At about a week old, a spot appeared on the back of baby girl’s head. Hubby and I actually noticed it at her newborn assessment appointment and were worried because it looked like a bruise (oh no…what were they going to think?! We didn’t do a thing!). The nurse practitioner immediately knew it was the beginning of a hemangioma (also called a strawberry mark) and said not to worry about it.
Over the course of probably about 4 months, the hemangioma grew—as they do. It is heart shaped and is about the size of a large marble. None of you readers would even know she has it because it’s in such an inconspicuous spot.
From the moment I did research and saw that the hemangioma would become larger and then gradually disappear, I knew that I would never want her to feel like this was a “deformity”, but when she was old enough to understand, I wanted her to feel like it was something unique about her—her own special heart stamp that God gave her.

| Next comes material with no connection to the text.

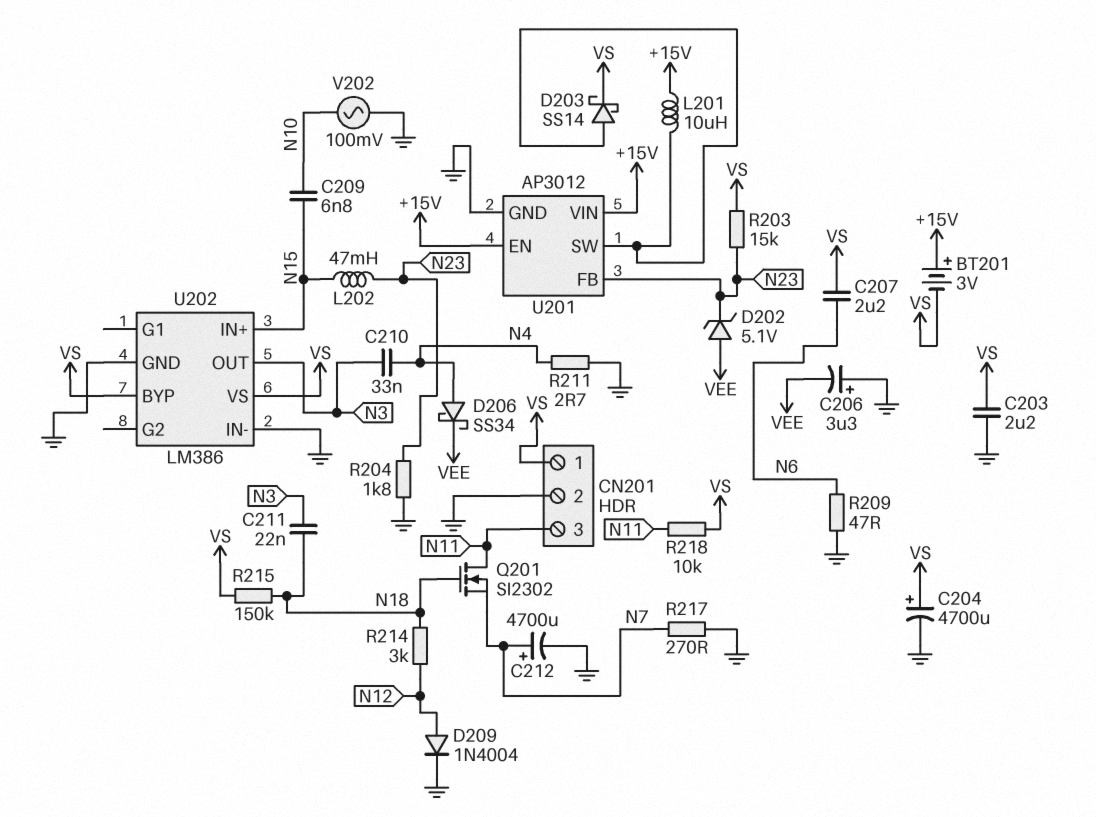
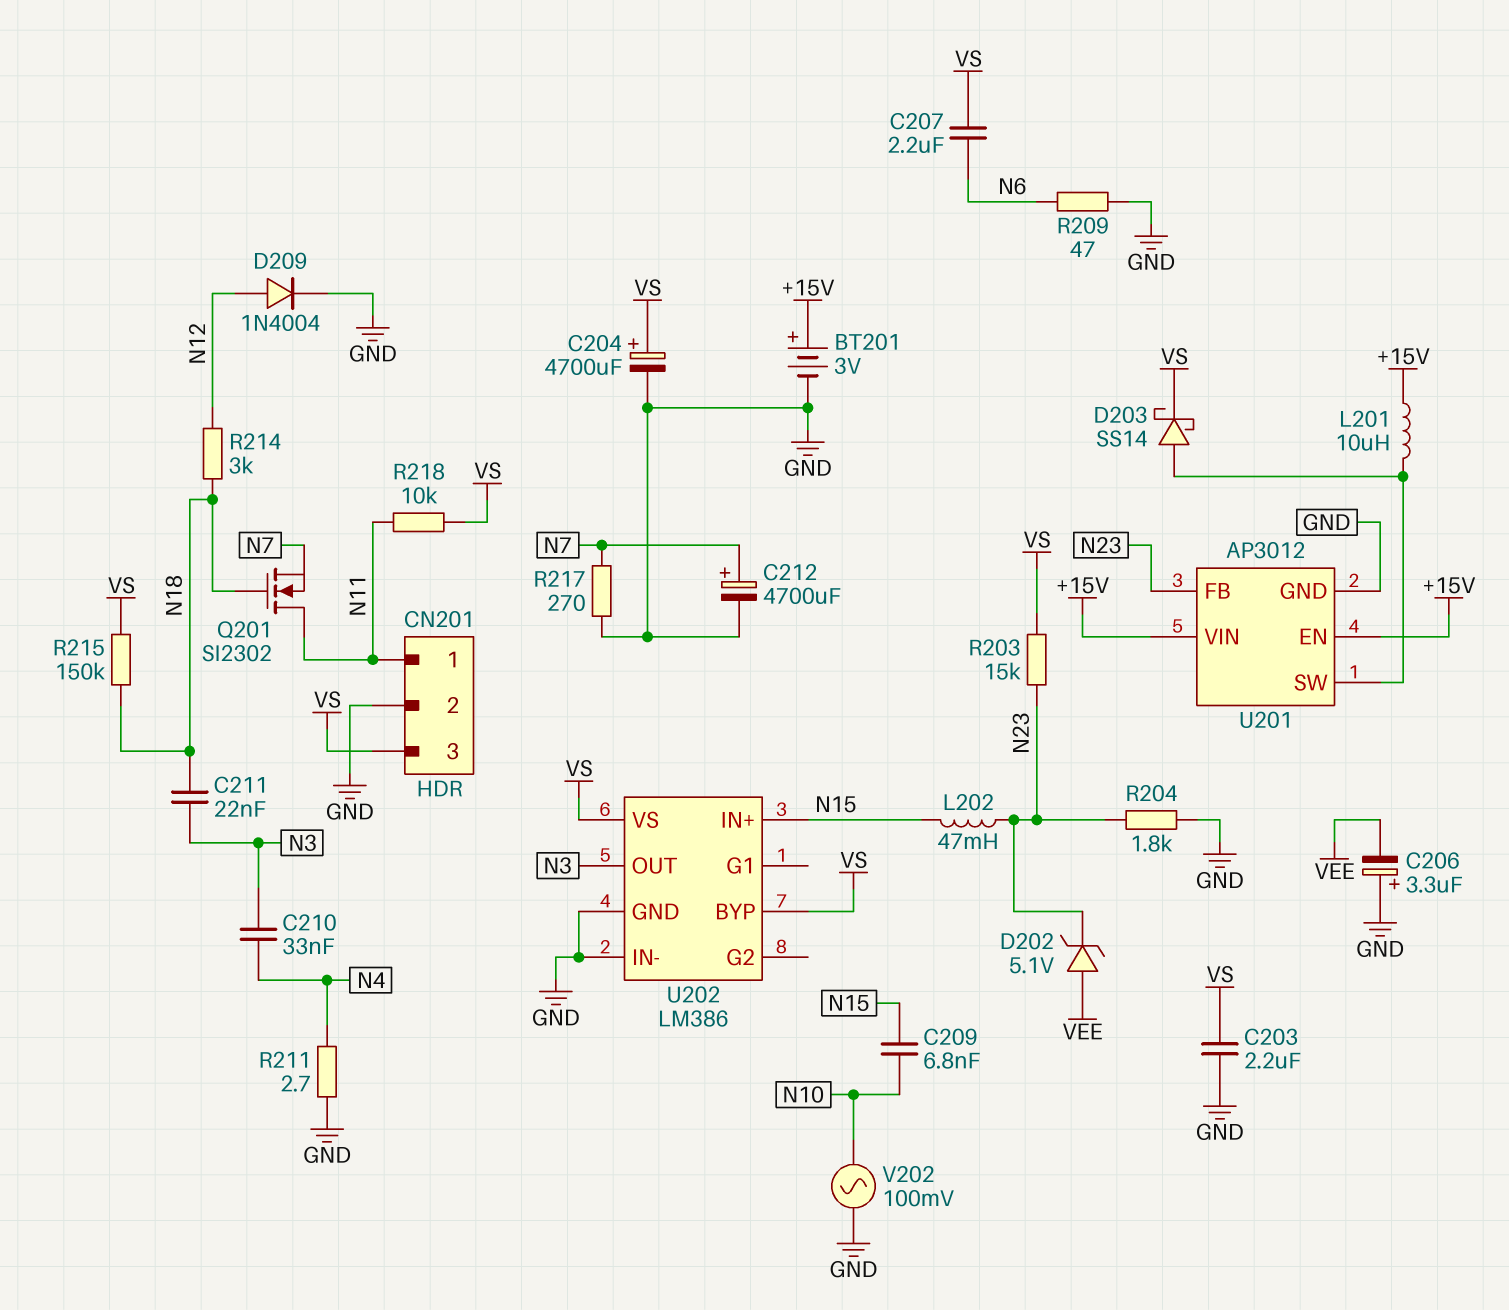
BT201: 3V (plus +15V, minus VS) -> 3V (plus +15V, minus GND)
CN201 pin 1: VS -> N11
CN201 pin 3: N11 -> VS
D206: schottky SS34 (A N4, K VEE) -> none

And after being in public, I am afraid that this is going to be a heart wrenching task for hubby and me.
You wouldn’t believe the random strangers that come up to us in the grocery store and ask us what that spot is on her head. “Is that a birthmark? What happened to her head? What is that thing?” Fingers pointing all the while.
This past weekend this woman rolled her motorized scooter in front of our stroller to ask these questions, trapping us in the spot. When hubby explained what it was, she said, “well that sucks…”.
And what do you do with that kind of a comment about your beautiful baby girl with a pretty little strawberry heart on the back of her head. It crushes you. It breaks your heart for her. I am so glad she does not understand.
I know that these strangers are just curious, but I would never, ever go up to someone and ask them what was wrong with their child.
I know that kids will be curious—but we also once had a boy ask me a bunch of questions about the strawberry mark and then proceed to ask questions like, “will her hood even fit over her head?” (it’s not that big) and the parent did not even correct him. What is wrong with people?
I’m not sure what my point of writing this post is—maybe just to get my thoughts out of my head. I wish strangers wouldn’t ask, but for our beautiful baby girl, hubby and I will continue to answer these questions as if it is no big deal. And when she understands, we will make sure that these questions are always answered with positivity and pride. Even if our hearts are breaking for her on the inside.